In my practice orientated PhD, which centred on painting, the cinematic and a re-negotiation of formalist modes of painting practice through an exploration of Gilles Deleuze’s philosophical processes. Specifically, how their philosophical relationship to the virtual could inform each other towards a concept of the painted picture plane that acknowledged both surface and pictorial depth. A central premise of the research both theoretically and practically, as a studio investigation, explored the potential of the internal pictorial plane becoming a virtual, complex and a plural space with a duration more akin to celluloid and the cinematic. Giles Deleuze’s concept of ‘‘the fold’ and ‘duration’ were at the core of the research and provided a method to re-think the established Renaissance, Modernist and Post-Modernist pictorial planes. The research discussed my own studio practice as it explored these concepts.

 

 

 

My continued research is has taken the relationship between the photographic darkroom as a point of the abstracted event for painting. It is at this point of nexus that the distinct relationship between painting, photography and ‘the virtual’ can be presented. In effect how, an understanding of the virtual can be employed as a mode of post-digital semblance (representation). The role of the virtual becomes a key concept in understanding how as a mode of visual semblance as a constructed illusion becomes pictorially abstract through the advent of the post-digital.

Overview: Proposed research

 

The proposed research question would initially explore this relationship through a close reading of Carla Klein’s painting practice and her particular relationship to developing through the darkroom her photography as a mode of abstraction for her paintings. It is at this point of nexus that the distinct relationship between painting, photography and ‘the virtual’ will be explored through the proposed research – In effect how an understanding of the virtual can be employed as a mode of post-digital semblance (representation). The role of the virtual becomes a key concept in understanding how as a mode of visual semblance as a constructed illusion becomes pictorially abstract through the advent of the post-digital.

 

It is the discrete connections between painting, photography which historically presented itself through difference that forms the central method for the methodology: that the camera has a particular objective truth and painting is sufficiently removed from it subject as to take on new subjectivity.
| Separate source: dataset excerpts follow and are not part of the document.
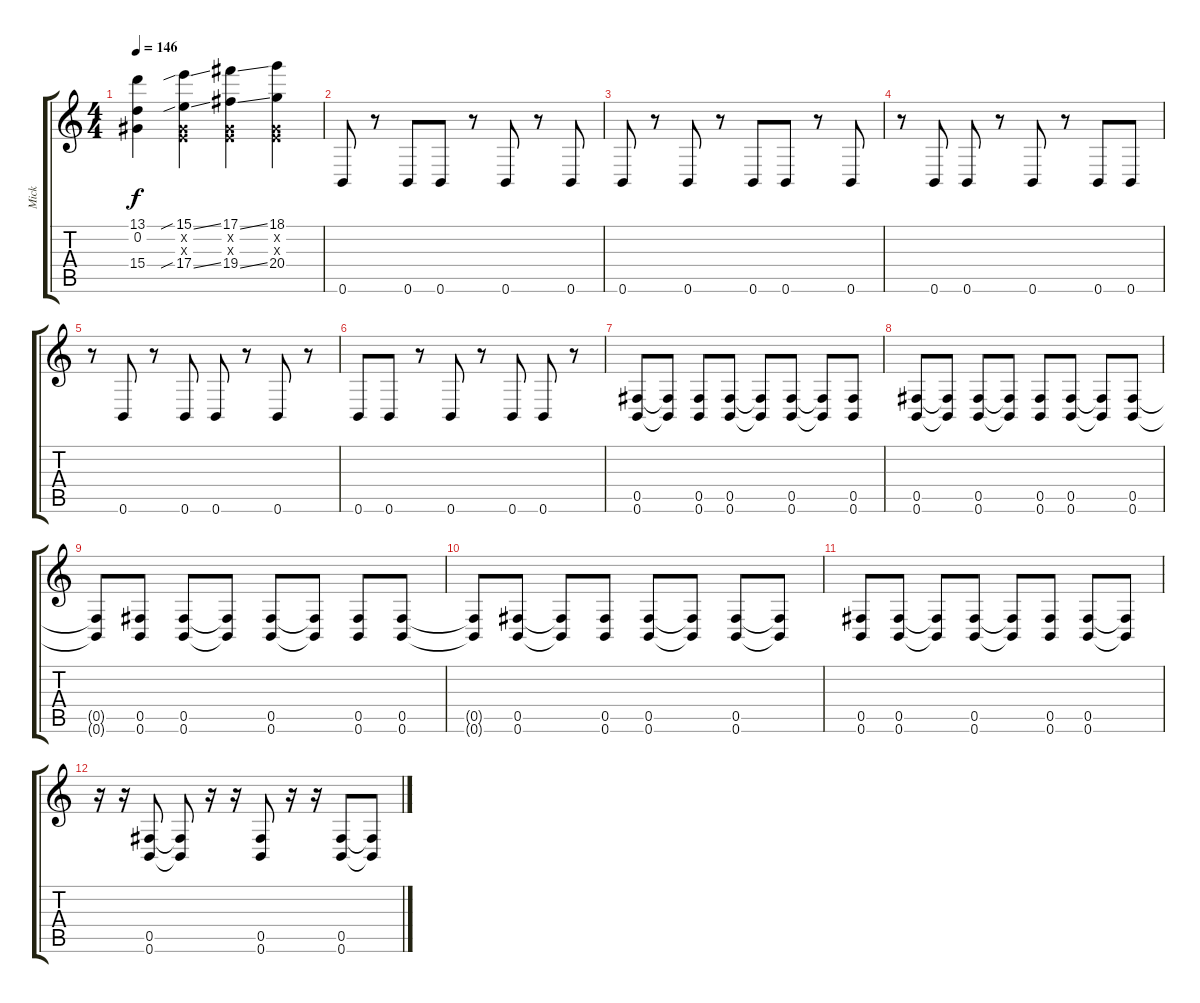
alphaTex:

\track ("Mick" "Mick") {instrument distortionguitar}
\staff {score tabs}
\tuning (Db4 Ab3 E3 B2 Gb2 B1) {hide}
\ts (4 4)
\tempo 146
\clef g2
\ks c
(13.1{t} 0.2{t} 15.4{t}).4{dy f} (15.1{sib ss} 0.2{x} 0.3{x} 17.4{sib ss}).4 (17.1{ss} 0.2{x} 0.3{x} 19.4{ss}).4 (18.1 0.2{x} 0.3{x} 20.4).4 |
0.6.8 r.8 0.6.8 0.6.8 r.8 0.6.8 r.8 0.6.8 |
0.6.8 r.8 0.6.8 r.8 0.6.8 0.6.8 r.8 0.6.8 |
r.8 0.6.8 0.6.8 r.8 0.6.8 r.8 0.6.8 0.6.8 |
r.8 0.6.8 r.8 0.6.8 0.6.8 r.8 0.6.8 r.8 |
0.6.8 0.6.8 r.8 0.6.8 r.8 0.6.8 0.6.8 r.8 |
(0.5 0.6).8 (0.5{t} 0.6{t}).8 (0.5 0.6).8 (0.5 0.6).8 (0.5{t} 0.6{t}).8 (0.5 0.6).8 (0.5{t} 0.6{t}).8 (0.5 0.6).8 |
(0.5 0.6).8 (0.5{t} 0.6{t}).8 (0.5 0.6).8 (0.5{t} 0.6{t}).8 (0.5 0.6).8 (0.5 0.6).8 (0.5{t} 0.6{t}).8 (0.5 0.6).8 |
(0.5{t} 0.6{t}).8 (0.5 0.6).8 (0.5 0.6).8 (0.5{t} 0.6{t}).8 (0.5 0.6).8 (0.5{t} 0.6{t}).8 (0.5 0.6).8 (0.5 0.6).8 |
(0.5{t} 0.6{t}).8 (0.5 0.6).8 (0.5{t} 0.6{t}).8 (0.5 0.6).8 (0.5 0.6).8 (0.5{t} 0.6{t}).8 (0.5 0.6).8 (0.5{t} 0.6{t}).8 |
(0.5 0.6).8 (0.5 0.6).8 (0.5{t} 0.6{t}).8 (0.5 0.6).8 (0.5{t} 0.6{t}).8 (0.5 0.6).8 (0.5 0.6).8 (0.5{t} 0.6{t}).8 |
r.16 r.16 (0.5 0.6).8 (0.5{t} 0.6{t}).8 r.16 r.16 (0.5 0.6).8 r.16 r.16 (0.5 0.6).8 (0.5{t} 0.6{t}).8
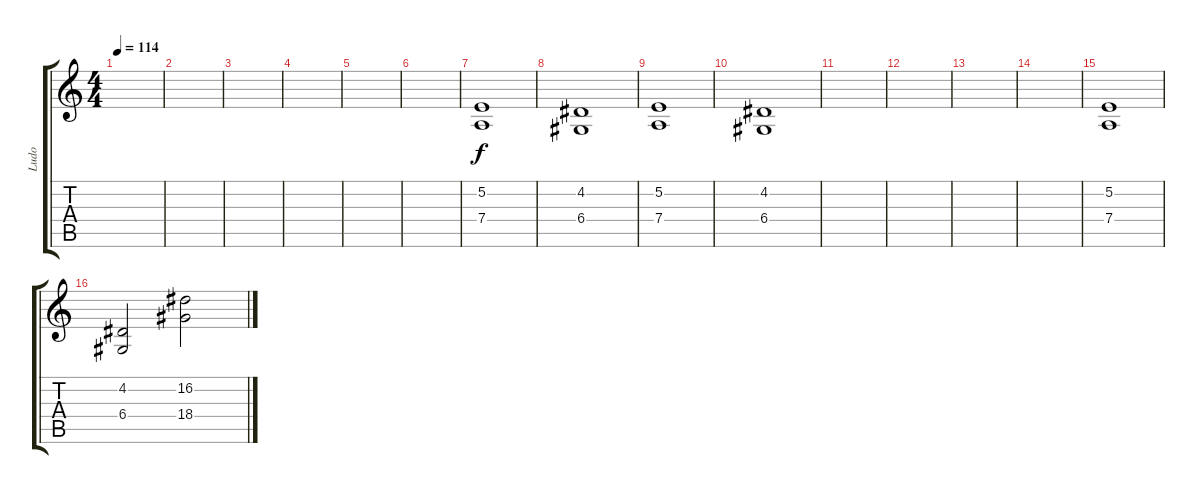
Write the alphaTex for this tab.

\track ("Ludo" "Ludo") {instrument stringensemble2}
\staff {score tabs}
\tuning (E4 B3 G3 D3 A2 D2) {hide}
\ts (4 4)
\tempo 114
\clef g2
\ks c
|
|
|
|
|
|
(5.2 7.4).1 |
(4.2 6.4).1 |
(5.2 7.4).1 |
(4.2 6.4).1 |
|
|
|
|
(5.2 7.4).1 |
(4.2 6.4).2 (16.2 18.4).2
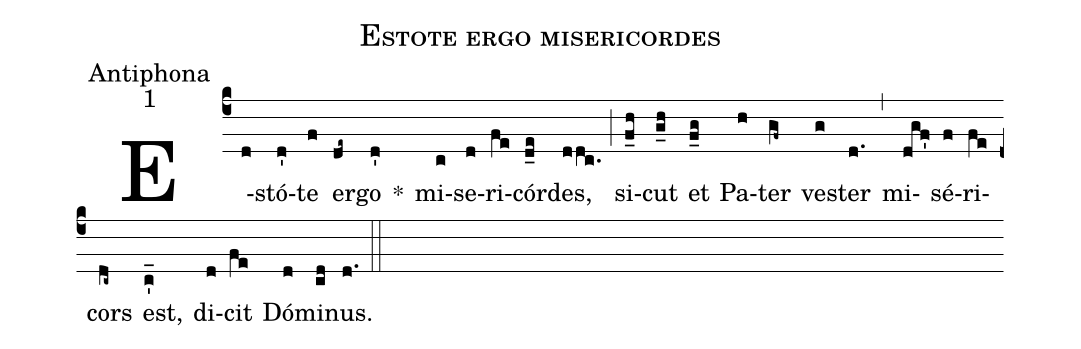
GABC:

name:Estote ergo misericordes;
office-part:Antiphona;
mode:1;
%%
(c4) E(d)stó(d')te(f) er(de~)go(d') *() mi(c)se(d)ri(fe)cór(d_e)des,(ddc.) (;) si(f_h)cut(g_h) et(f_g) Pa(h)ter(gf~) ve(g)ster(d.) (,) mi(dgf')sé(f)ri(fe)cors(dc~) est,(c'_) di(d)cit(fe) Dó(d)mi(cd)nus.(d.) (::)
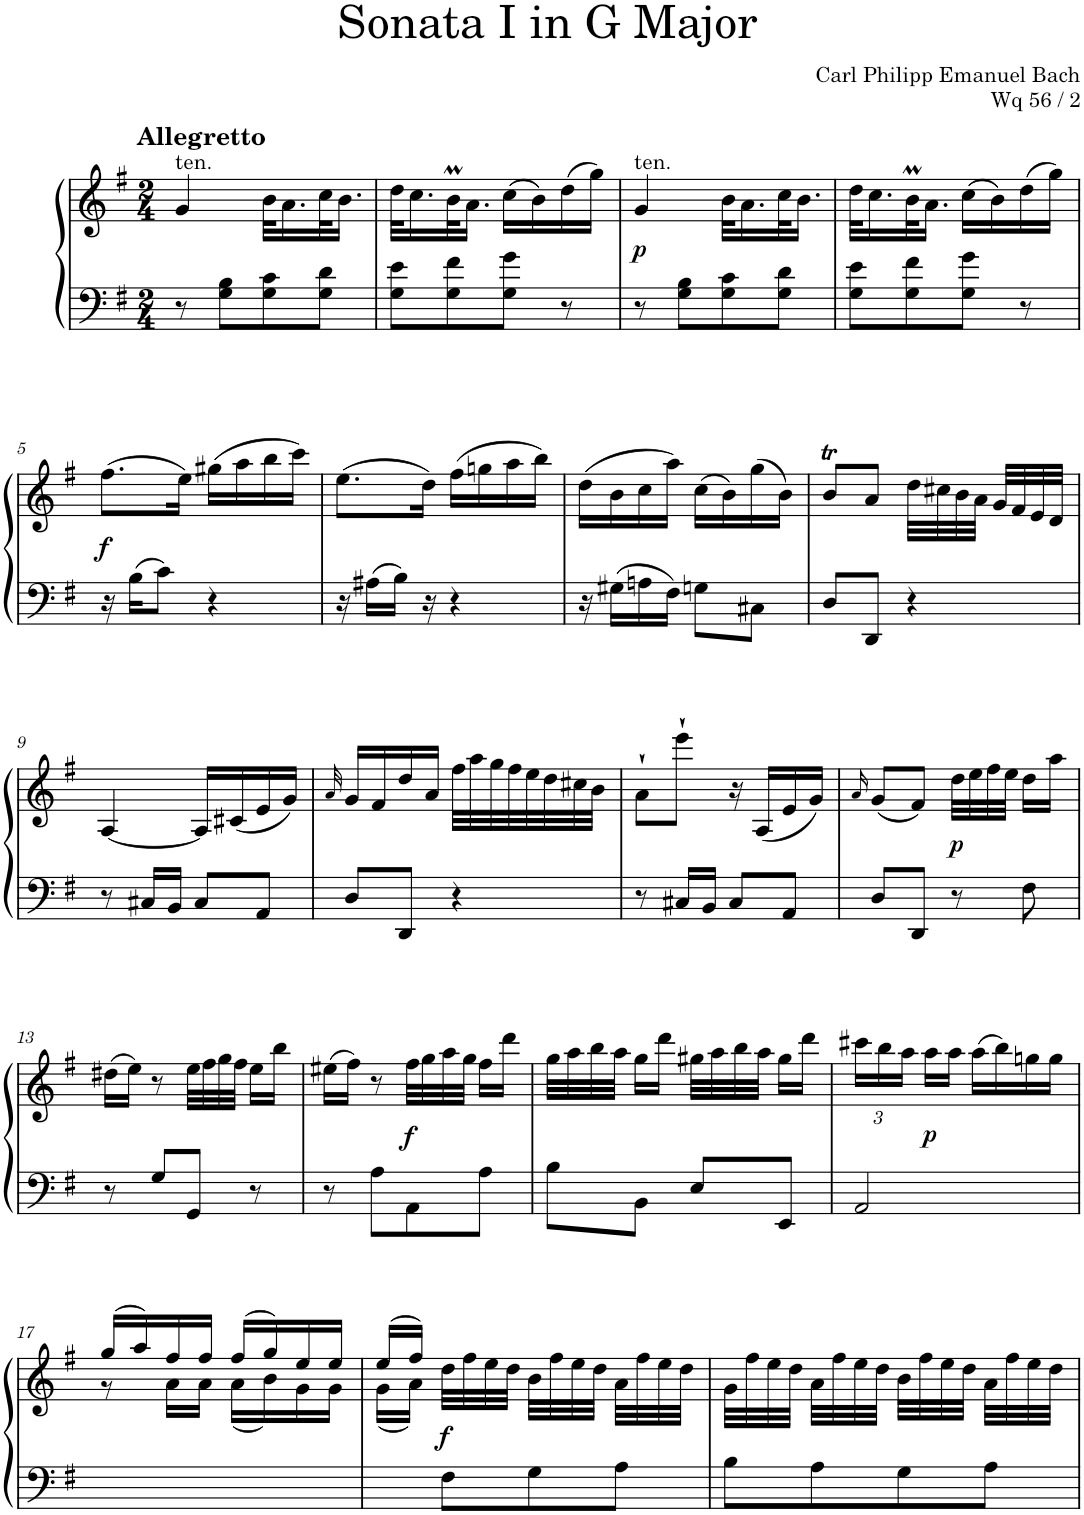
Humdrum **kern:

**kern	**kern	**dynam
*part1	*part1	*part1
*staff2	*staff1	*staff1/2
*I"Фортепиано	*	*
*clefF4	*clefG2	*
*k[f#]	*k[f#]	*
*G:	*G:	*
*M2/4	*M2/4	*
=1	=1	=1
!	!LO:TX:a:B:t=Аllegretto	!
!	!LO:TX:a:t=ten.	!
8r	4g/	.
8G\ 8B\L	.	.
8G\ 8c\	32b\KLL	.
.	16.a\	.
8G\ 8d\J	32cc\K	.
.	16.b\JJ	.
=2	=2	=2
8G\ 8e\L	32dd\KLL	.
.	16.cc\	.
8G\ 8f#\	32bm\K	.
.	16.a\JJ	.
8G\ 8g\J	(>16cc\LL	.
.	16b\)	.
8r	(>16dd\	.
.	16gg\JJ)	.
=3	=3	=3
!	!LO:TX:a:t=ten.	!
!	!	!LO:DY:b
8r	4g/	p
8G\ 8B\L	.	.
8G\ 8c\	32b\KLL	.
.	16.a\	.
8G\ 8d\J	32cc\K	.
.	16.b\JJ	.
=4	=4	=4
8G\ 8e\L	32dd\KLL	.
.	16.cc\	.
8G\ 8f#\	32bm\K	.
.	16.a\JJ	.
8G\ 8g\J	(>16cc\LL	.
.	16b\)	.
8r	(>16dd\	.
.	16gg\JJ)	.
!!LO:LB:g=z
=5	=5	=5
!	!	!LO:DY:b
16r	(>8.ff#\L	f
16B\KL	.	.
8c\J	.	.
.	16ee\Jk)	.
4r	(>16gg#X\LL	.
.	16aa\	.
.	16bb\	.
.	16ccc\JJ)	.
=6	=6	=6
16r	(>8.ee\L	.
16A#X\LL	.	.
16B\JJ	.	.
16r	16dd\Jk)	.
4r	(>16ff#\LL	.
.	16ggn\	.
.	16aa\	.
.	16bb\JJ)	.
=7	=7	=7
16r	(>16dd\LL	.
16G#X\LL	16b\	.
16An\	16cc\	.
16F#\JJ	16aa\JJ)	.
8Gn\L	(>16cc\LL	.
.	16b\)	.
8C#X\J	(>16gg\	.
.	16b\JJ)	.
=8	=8	=8
8D/L	8bt/L	.
8DD/J	8a/J	.
4r	32dd\LLL	.
.	32cc#X\	.
.	32b\	.
.	32a\JJJ	.
.	32g/LLL	.
.	32f#/	.
.	32e/	.
.	32d/JJJ	.
!!LO:LB:g=z
=9	=9	=9
8r	[4A/	.
16C#X/LL	.	.
16BB/JJ	.	.
8C#/L	16A/LL]	.
.	(<16c#X/	.
8AA/J	16e/	.
.	16g/JJ)	.
=10	=10	=10
.	32qa/	.
8D/L	16g/LL	.
.	16f#/	.
8DD/J	16dd/	.
.	16a/JJ	.
4r	32ff#\LLL	.
.	32aa\	.
.	32gg\	.
.	32ff#\	.
.	32ee\	.
.	32dd\	.
.	32cc#X\	.
.	32b\JJJ	.
=11	=11	=11
8r	8a`\L	.
16C#X/LL	8eee`\J	.
16BB/JJ	.	.
8C#/L	16r	.
.	(<16A/LL	.
8AA/J	16e/	.
.	16g/JJ)	.
=12	=12	=12
.	16qa/	.
8D/L	(<8g/L	.
8DD/J	8f#/J)	.
!	!	!LO:DY:b
8r	32dd\LLL	p
.	32ee\	.
.	32ff#\	.
.	32ee\JJJ	.
8F#\	16dd\LL	.
.	16aa\JJ	.
!!LO:LB:g=z
=13	=13	=13
8r	(>16dd#X\LL	.
.	16ee\JJ)	.
8G/L	8r	.
8GG/J	32ee\LLL	.
.	32ff#\	.
.	32gg\	.
.	32ff#\JJJ	.
8r	16ee\LL	.
.	16bb\JJ	.
=14	=14	=14
8r	(>16ee#X\LL	.
.	16ff#\JJ)	.
8A\L	8r	.
!	!	!LO:DY:b
8AA\	32ff#\LLL	f
.	32gg\	.
.	32aa\	.
.	32gg\JJJ	.
8A\J	16ff#\LL	.
.	16ddd\JJ	.
=15	=15	=15
8B\L	32gg\LLL	.
.	32aa\	.
.	32bb\	.
.	32aa\JJJ	.
8BB\J	16gg\LL	.
.	16ddd\JJ	.
8E/L	32gg#X\LLL	.
.	32aa\	.
.	32bb\	.
.	32aa\JJJ	.
8EE/J	16gg#\LL	.
.	16ddd\JJ	.
=16	=16	=16
*	*Xbrackettup	*
2AA/	24ccc#X\LL	.
.	24bb\	.
.	24aa\JJ	.
!	!	!LO:DY:b
.	16aa\LL	p
.	16aa\JJ	.
.	(>16aa\LL	.
.	16bb\)	.
.	16ggn\	.
.	16gg\JJ	.
!!LO:LB:g=z
=17	=17	=17
*	*^	*
2ryy	(>16gg/LL	8r	.
.	16aa/)	.	.
.	16ff#/	16a\LL	.
.	16ff#/JJ	16a\JJ	.
.	(>16ff#/LL	(<16a\LL	.
.	16gg/)	16b\)	.
.	16ee/	16g\	.
.	16ee/JJ	16g\JJ	.
=18	=18	=18	=18
8ryy	(>16ee/LL	(<16g\LL	.
.	16ff#/JJ)	16a\JJ)	.
!	!	!	!LO:DY:b
8F#\L	32dd\LLL	4.ryy	f
.	32ff#\	.	.
.	32ee\	.	.
.	32dd\JJJ	.	.
8G\	32b\LLL	.	.
.	32ff#\	.	.
.	32ee\	.	.
.	32dd\JJJ	.	.
8A\J	32a\LLL	.	.
.	32ff#\	.	.
.	32ee\	.	.
.	32dd\JJJ	.	.
*	*v	*v	*
=19	=19	=19
8B\L	32g\LLL	.
.	32ff#\	.
.	32ee\	.
.	32dd\JJJ	.
8A\	32a\LLL	.
.	32ff#\	.
.	32ee\	.
.	32dd\JJJ	.
8G\	32b\LLL	.
.	32ff#\	.
.	32ee\	.
.	32dd\JJJ	.
8A\J	32a\LLL	.
.	32ff#\	.
.	32ee\	.
.	32dd\JJJ	.
=	=	=
*-	*-	*-
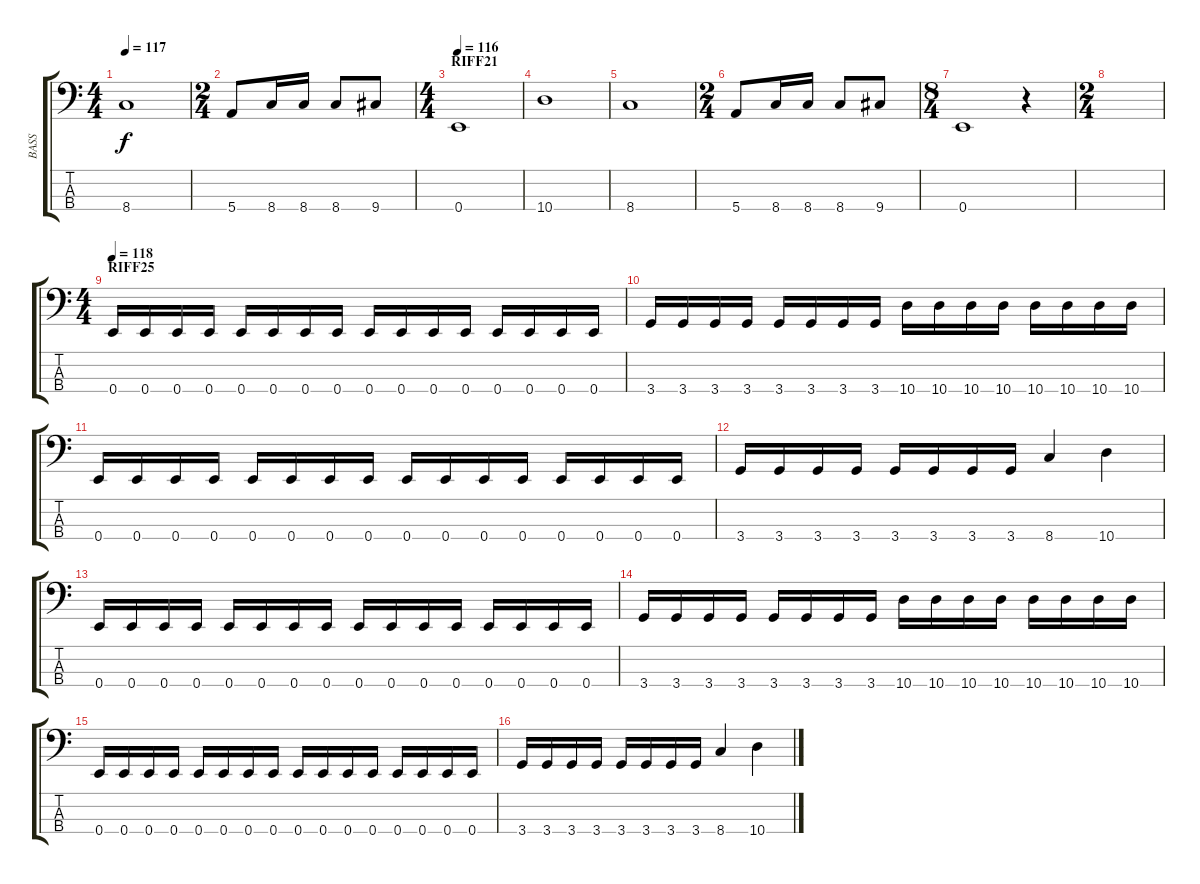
\track ("BASS" "BASS") {instrument electricbassfinger}
\staff {score tabs}
\tuning (G2 D2 A1 E1) {hide}
\ts (4 4)
\tempo 117
\clef f4
\ks c
8.4.1{dy f} |
\ts (2 4)
5.4.8 8.4.16 8.4.16 8.4.8 9.4.8 |
\ts (4 4)
\section ("" "RIFF21")
\tempo 116
0.4.1 |
10.4.1 |
8.4.1 |
\ts (2 4)
5.4.8 8.4.16 8.4.16 8.4.8 9.4.8 |
\ts (8 4)
0.4.1 r.4 |
\ts (2 4)
|
\ts (4 4)
\section ("" "RIFF25")
\tempo 118
0.4.16 0.4.16 0.4.16 0.4.16 0.4.16 0.4.16 0.4.16 0.4.16 0.4.16 0.4.16 0.4.16 0.4.16 0.4.16 0.4.16 0.4.16 0.4.16 |
3.4.16 3.4.16 3.4.16 3.4.16 3.4.16 3.4.16 3.4.16 3.4.16 10.4.16 10.4.16 10.4.16 10.4.16 10.4.16 10.4.16 10.4.16 10.4.16 |
0.4.16 0.4.16 0.4.16 0.4.16 0.4.16 0.4.16 0.4.16 0.4.16 0.4.16 0.4.16 0.4.16 0.4.16 0.4.16 0.4.16 0.4.16 0.4.16 |
3.4.16 3.4.16 3.4.16 3.4.16 3.4.16 3.4.16 3.4.16 3.4.16 8.4.4 10.4.4 |
0.4.16 0.4.16 0.4.16 0.4.16 0.4.16 0.4.16 0.4.16 0.4.16 0.4.16 0.4.16 0.4.16 0.4.16 0.4.16 0.4.16 0.4.16 0.4.16 |
3.4.16 3.4.16 3.4.16 3.4.16 3.4.16 3.4.16 3.4.16 3.4.16 10.4.16 10.4.16 10.4.16 10.4.16 10.4.16 10.4.16 10.4.16 10.4.16 |
0.4.16 0.4.16 0.4.16 0.4.16 0.4.16 0.4.16 0.4.16 0.4.16 0.4.16 0.4.16 0.4.16 0.4.16 0.4.16 0.4.16 0.4.16 0.4.16 |
3.4.16 3.4.16 3.4.16 3.4.16 3.4.16 3.4.16 3.4.16 3.4.16 8.4.4 10.4.4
However, it is this exact difference, when explored outside of an established historicity of negation, that now opens a potential, which can now be discussed through a mode of post-digital semblance. Within the proposed methodology the philosophical concept of ‘difference and repetition’, as discussed by Deleuze2 (1968), shall be explored as a formulation of a constructed illusion that exists within the pictorial plane as virtual. This interrogation of the virtual, which has now been transmuted through the advent of ‘the digital’ has the potential to illicit an understanding that a changed and activated viewer can conceptually engage with painting. It is this distinct notion that has formed a new potential for the pictorial plane, one that can be re-coded through the post-digital.

 

In addition, the methods will initiate a dialogue that acknowledges notions of duration and time, as discussed in Memory and Matter by Henri Bergson3 (1896). It is through the development of the concept: the ‘recollection-image’ by Bergson and advanced on by Deleuze4 (1985), that the nexus of the emerging method of the virtual is formed. A concept which when explored establishes the virtual as a space that expands and challenges static notions of painting and photography as fragments of semblance.

  

1: Deleuze, G. (2006) The Fold - Leibniz and the Baroque. London: The Athlone Press.

2: Deleuze, G. (2004) Difference and Repetition London: Continuum Books.